How spectrum sharing works
Connecting state and local government leaders
A database dynamically allocates frequencies and maintains protocols for user priority so that devices can share the same frequency bands.
The government is eager to make more federal spectrum available on the commercial market to fuel the explosion of data-hungry mobile broadband apps and services. But moving government spectrum to market can be a slog.
A recent auction of 65 MHz of prime spectrum fetched about $45 billion for federal coffers, but getting the military to agree to vacate most of the highly desirable paired frequency sets (which have uplink and downlink bands) took the better part of a decade and required a lot of political arm twisting.

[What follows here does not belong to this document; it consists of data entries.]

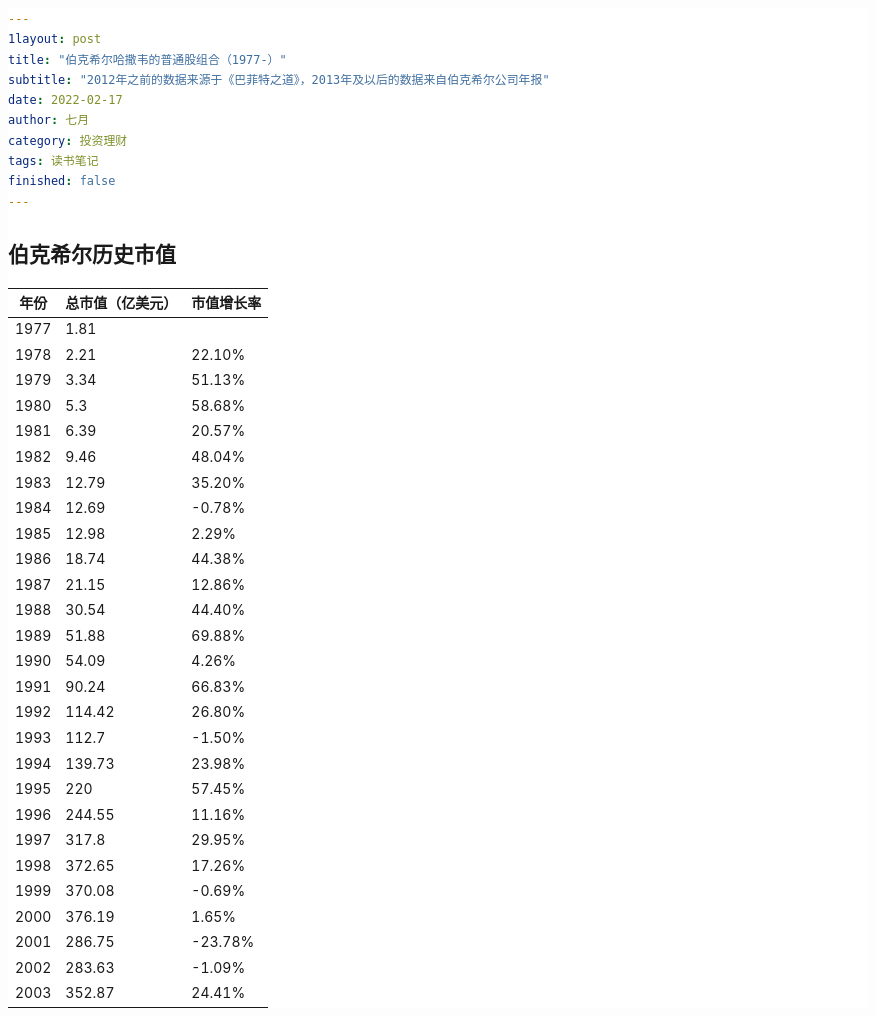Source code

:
 ```yaml
---
1layout: post
title: "伯克希尔哈撒韦的普通股组合（1977-）"
subtitle: "2012年之前的数据来源于《巴菲特之道》，2013年及以后的数据来自伯克希尔公司年报"
date: 2022-02-17
author: 七月
category: 投资理财
tags: 读书笔记
finished: false
---
```


## 伯克希尔历史市值

| **年份** | **总市值（亿美元）** | **市值增长率** |
| -------- | -------------------- | -------------- |
| 1977     | 1.81                 |                |
| 1978     | 2.21                 | 22.10%         |
| 1979     | 3.34                 | 51.13%         |
| 1980     | 5.3                  | 58.68%         |
| 1981     | 6.39                 | 20.57%         |
| 1982     | 9.46                 | 48.04%         |
| 1983     | 12.79                | 35.20%         |
| 1984     | 12.69                | -0.78%         |
| 1985     | 12.98                | 2.29%          |
| 1986     | 18.74                | 44.38%         |
| 1987     | 21.15                | 12.86%         |
| 1988     | 30.54                | 44.40%         |
| 1989     | 51.88                | 69.88%         |
| 1990     | 54.09                | 4.26%          |
| 1991     | 90.24                | 66.83%         |
| 1992     | 114.42               | 26.80%         |
| 1993     | 112.7                | -1.50%         |
| 1994     | 139.73               | 23.98%         |
| 1995     | 220                  | 57.45%         |
| 1996     | 244.55               | 11.16%         |
| 1997     | 317.8                | 29.95%         |
| 1998     | 372.65               | 17.26%         |
| 1999     | 370.08               | -0.69%         |
| 2000     | 376.19               | 1.65%          |
| 2001     | 286.75               | -23.78%        |
| 2002     | 283.63               | -1.09%         |
| 2003     | 352.87               | 24.41%         |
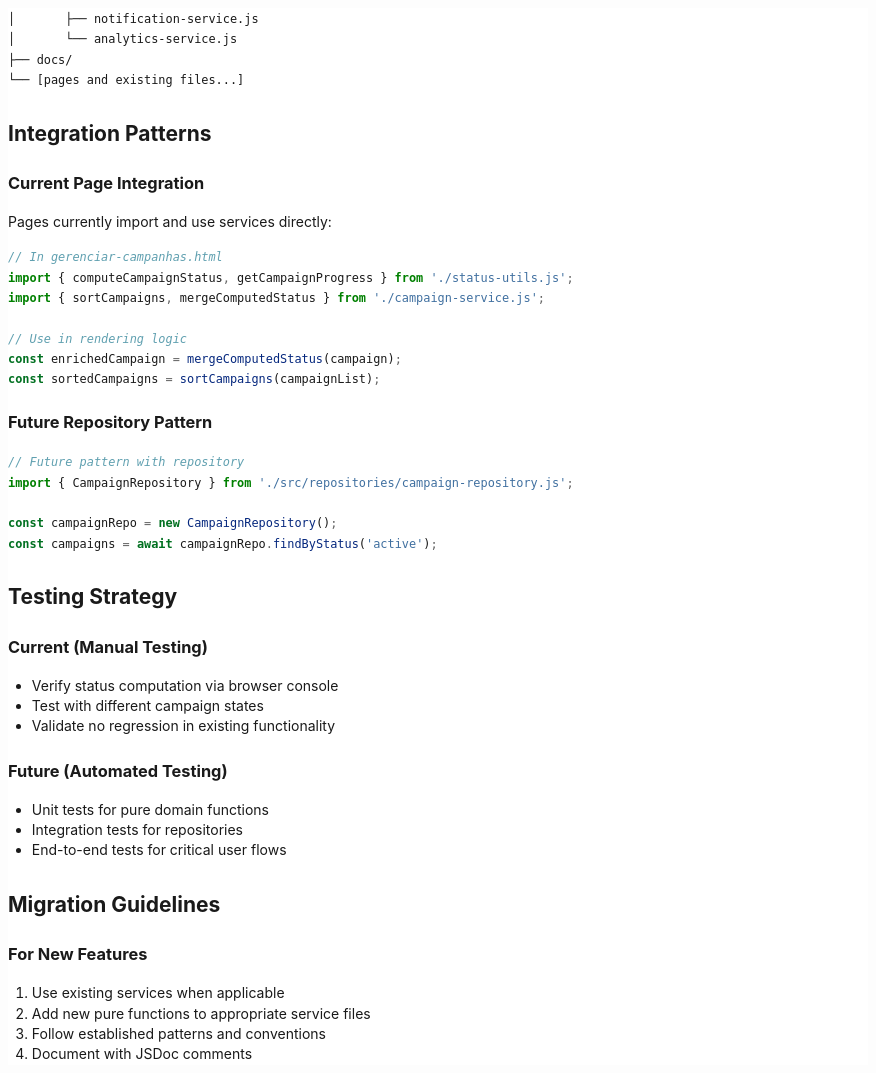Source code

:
 ```
│       ├── notification-service.js
│       └── analytics-service.js
├── docs/
└── [pages and existing files...]
```

## Integration Patterns

### Current Page Integration

Pages currently import and use services directly:

```javascript
// In gerenciar-campanhas.html
import { computeCampaignStatus, getCampaignProgress } from './status-utils.js';
import { sortCampaigns, mergeComputedStatus } from './campaign-service.js';

// Use in rendering logic
const enrichedCampaign = mergeComputedStatus(campaign);
const sortedCampaigns = sortCampaigns(campaignList);
```

### Future Repository Pattern

```javascript
// Future pattern with repository
import { CampaignRepository } from './src/repositories/campaign-repository.js';

const campaignRepo = new CampaignRepository();
const campaigns = await campaignRepo.findByStatus('active');
```

## Testing Strategy

### Current (Manual Testing)
- Verify status computation via browser console
- Test with different campaign states
- Validate no regression in existing functionality

### Future (Automated Testing)
- Unit tests for pure domain functions
- Integration tests for repositories
- End-to-end tests for critical user flows

## Migration Guidelines

### For New Features
1. Use existing services when applicable
2. Add new pure functions to appropriate service files
3. Follow established patterns and conventions
4. Document with JSDoc comments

The concept of sharing spectrum is almost as old as radio. The 1912 Radio Act, passed in the wake of the Titanic’s sinking, required private telegraph operators at busy seaports to stay off the air for the first 15 minutes of each hour to give naval and other military stations exclusive use of the airwaves.
One hundred years later, the Federal Communications Commission created rules for Medical Body Area Networks, which give health care facilities access to a 30 MHz swath of spectrum and reserve 10 MHz for the operation of wireless medical information devices in the home. To reduce the chances for interference, the MBAN spectrum operates on the ground at very low power and shares frequencies with airborne mobile telemetry systems, which operate in the air at very high power.
In 2015, the FCC approved rules for sharing spectrum in the 3.5 GHz band. The plan allows for incumbent federal users, mostly ship-borne radar systems, to maintain their first rights while creating two other tiers for licensed and unlicensed users.
That approach could be characterized as “cooperative sharing,” said Peter Tenhula, deputy associate administrator for spectrum management at the National Telecommunications and Information Administration, which manages federal spectrum holdings.
“The devices are working with each other or are controlled by a centralized database and sharing information,” he added.
A working database is essential for dynamically allocating frequencies and maintaining protocols for user priority. Currently, narrow bands of unlicensed spectrum between licensed TV channels – known as “white spaces” – are allocated by use of an FCC database. Dynamic spectrum access for the 3.5 GHz band would allocate as much as 150 MHz of spectrum in real time based on demand and priority.
As the government tries to get more spectrum to commercial users, sharing has some intriguing possibilities for agencies. For federal users, “the goal is to make sure that there’s no need to displace equipment that is still within its useful life,” Tenhula tsaid.
Additionally, as large swaths of sharable spectrum open up, there is the potential for agencies to gain access to new frequencies as new regulatory thinking allows for a blurring of the lines between federal and non-federal users.